*DATA FOR ANALYSIS*.
------------------------------------------------------------------------

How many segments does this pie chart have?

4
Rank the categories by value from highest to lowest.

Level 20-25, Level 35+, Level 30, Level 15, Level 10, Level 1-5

------------------------------------------------------------------------

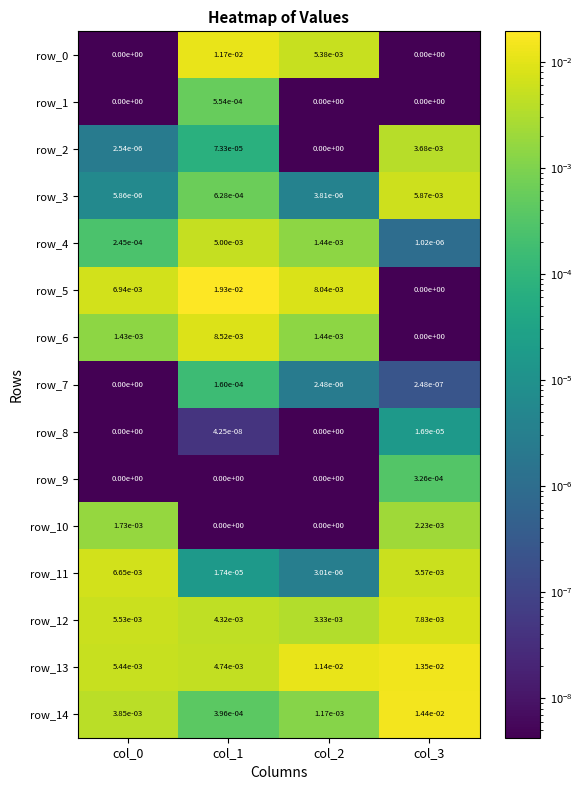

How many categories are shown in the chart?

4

------------------------------------------------------------------------

*TRY IT*. Tally the lines in the records that contain the word "many", and reply with only the number.

*OUTPUT*. 2